Write out the lines of the records below word for word, from the line containing "Reading left to right, extract" through the line containing "Is this an area". Leave the pictures out of your copy.

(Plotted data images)
___

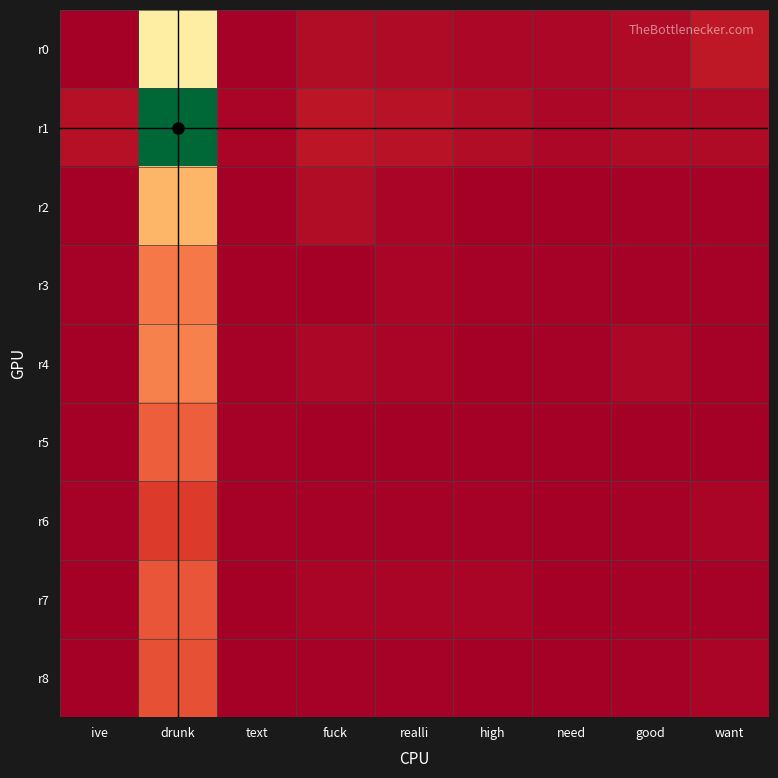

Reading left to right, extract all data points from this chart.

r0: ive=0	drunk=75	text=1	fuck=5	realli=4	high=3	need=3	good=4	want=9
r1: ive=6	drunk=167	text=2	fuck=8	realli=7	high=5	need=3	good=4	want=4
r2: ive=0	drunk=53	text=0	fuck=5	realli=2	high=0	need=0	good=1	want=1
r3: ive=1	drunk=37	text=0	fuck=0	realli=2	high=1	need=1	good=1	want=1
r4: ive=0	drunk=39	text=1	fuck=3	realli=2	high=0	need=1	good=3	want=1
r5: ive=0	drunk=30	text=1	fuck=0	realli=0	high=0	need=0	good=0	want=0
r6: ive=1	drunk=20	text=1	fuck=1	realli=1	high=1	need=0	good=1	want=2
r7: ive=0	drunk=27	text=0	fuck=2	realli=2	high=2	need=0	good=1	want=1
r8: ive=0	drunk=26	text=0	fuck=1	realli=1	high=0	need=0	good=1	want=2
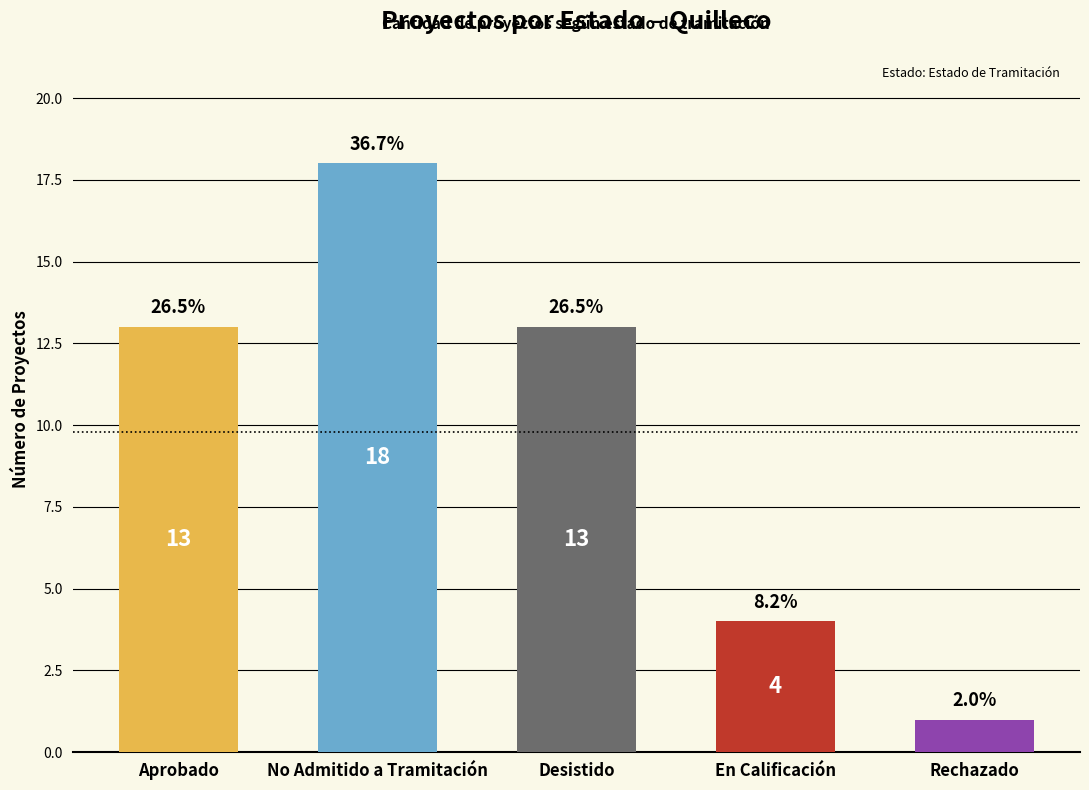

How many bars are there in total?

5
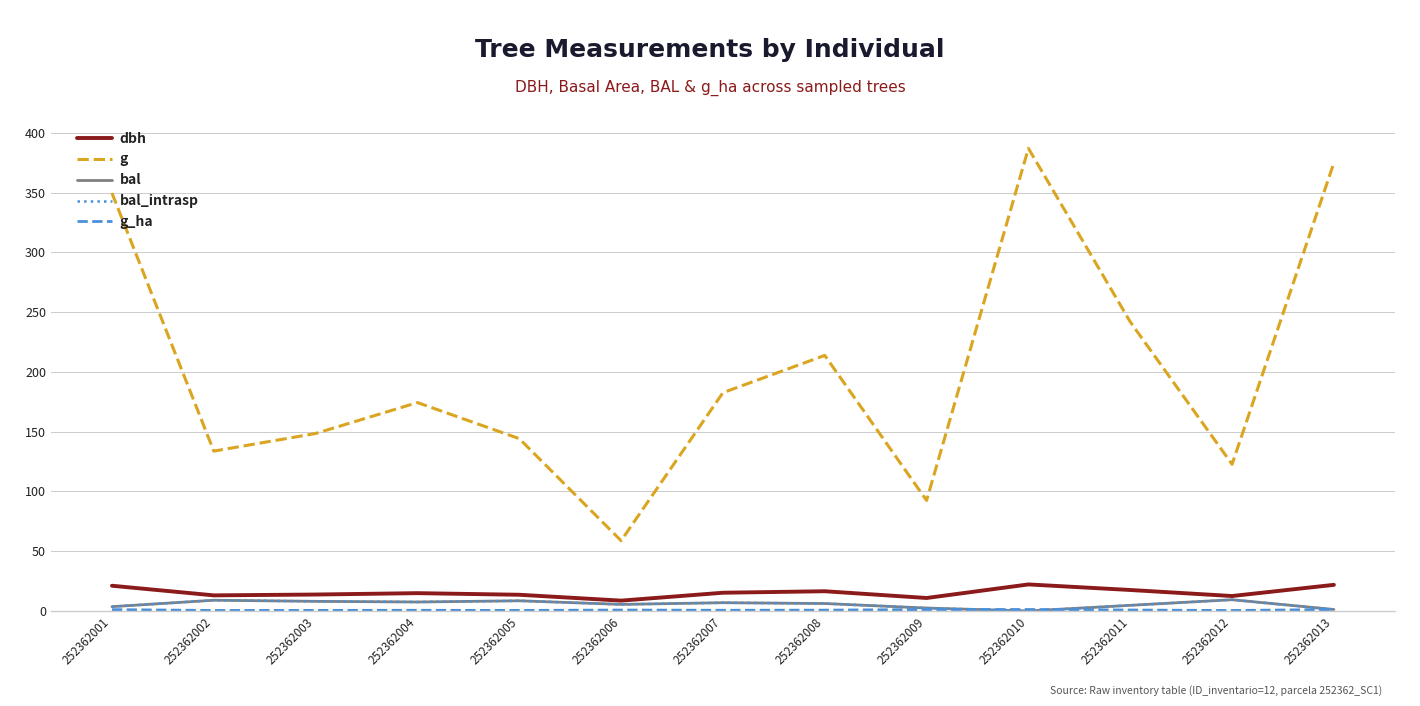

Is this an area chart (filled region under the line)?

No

___

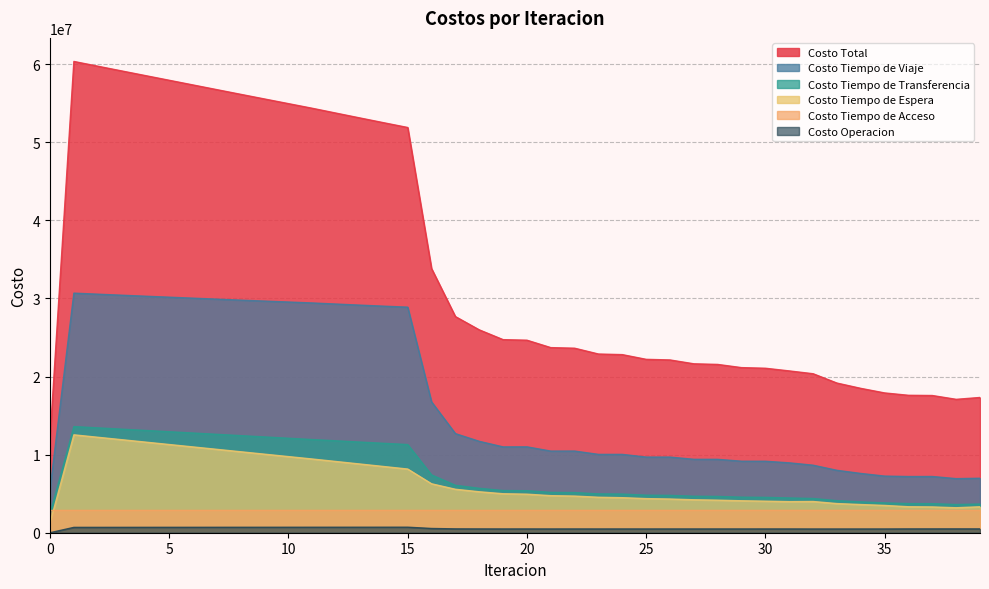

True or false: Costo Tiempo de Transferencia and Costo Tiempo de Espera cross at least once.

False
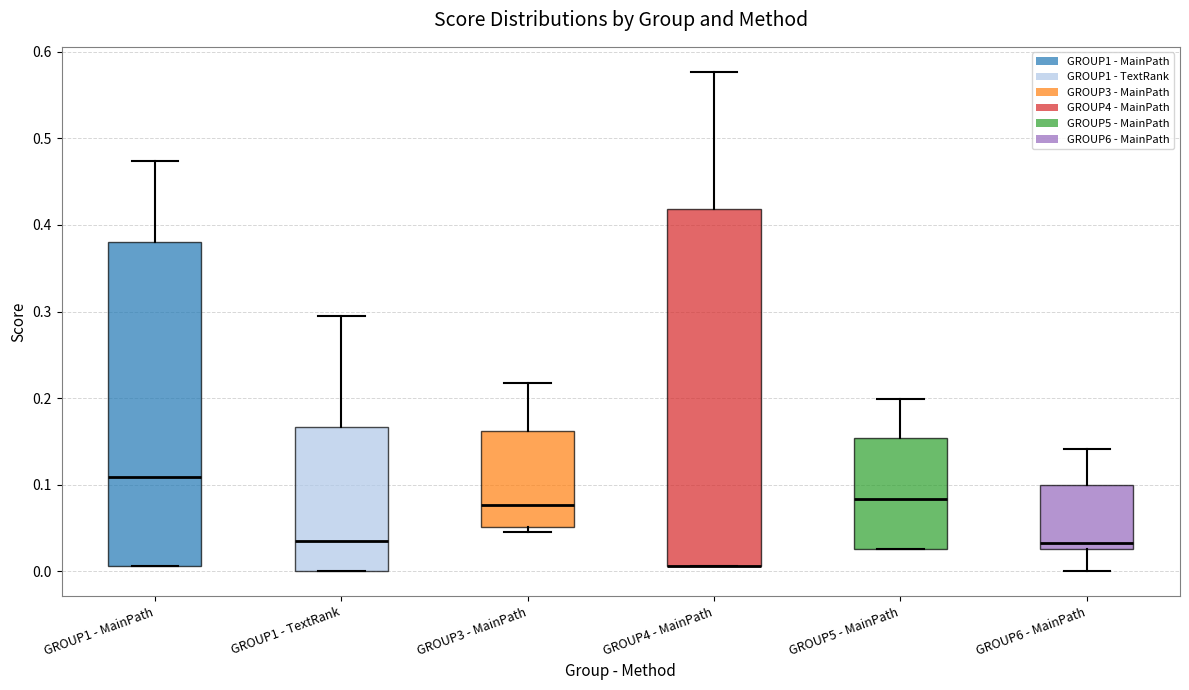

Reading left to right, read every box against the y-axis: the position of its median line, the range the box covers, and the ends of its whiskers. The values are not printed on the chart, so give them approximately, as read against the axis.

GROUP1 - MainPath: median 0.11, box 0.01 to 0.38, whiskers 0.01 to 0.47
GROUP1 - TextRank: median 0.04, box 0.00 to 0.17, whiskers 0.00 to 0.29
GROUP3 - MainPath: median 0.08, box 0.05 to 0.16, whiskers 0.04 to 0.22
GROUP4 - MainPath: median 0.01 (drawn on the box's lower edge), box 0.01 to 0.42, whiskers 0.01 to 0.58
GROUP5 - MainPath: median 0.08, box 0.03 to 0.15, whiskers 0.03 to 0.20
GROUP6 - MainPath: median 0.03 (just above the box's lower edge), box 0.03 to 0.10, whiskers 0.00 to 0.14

___

**OUTPUT BELOW:**
Reading left to right, extract all data points from this chart.

r0: ive=0	drunk=75	text=1	fuck=5	realli=4	high=3	need=3	good=4	want=9
r1: ive=6	drunk=167	text=2	fuck=8	realli=7	high=5	need=3	good=4	want=4
r2: ive=0	drunk=53	text=0	fuck=5	realli=2	high=0	need=0	good=1	want=1
r3: ive=1	drunk=37	text=0	fuck=0	realli=2	high=1	need=1	good=1	want=1
r4: ive=0	drunk=39	text=1	fuck=3	realli=2	high=0	need=1	good=3	want=1
r5: ive=0	drunk=30	text=1	fuck=0	realli=0	high=0	need=0	good=0	want=0
r6: ive=1	drunk=20	text=1	fuck=1	realli=1	high=1	need=0	good=1	want=2
r7: ive=0	drunk=27	text=0	fuck=2	realli=2	high=2	need=0	good=1	want=1
r8: ive=0	drunk=26	text=0	fuck=1	realli=1	high=0	need=0	good=1	want=2

How many bars are there in total?

5

Is this an area chart (filled region under the line)?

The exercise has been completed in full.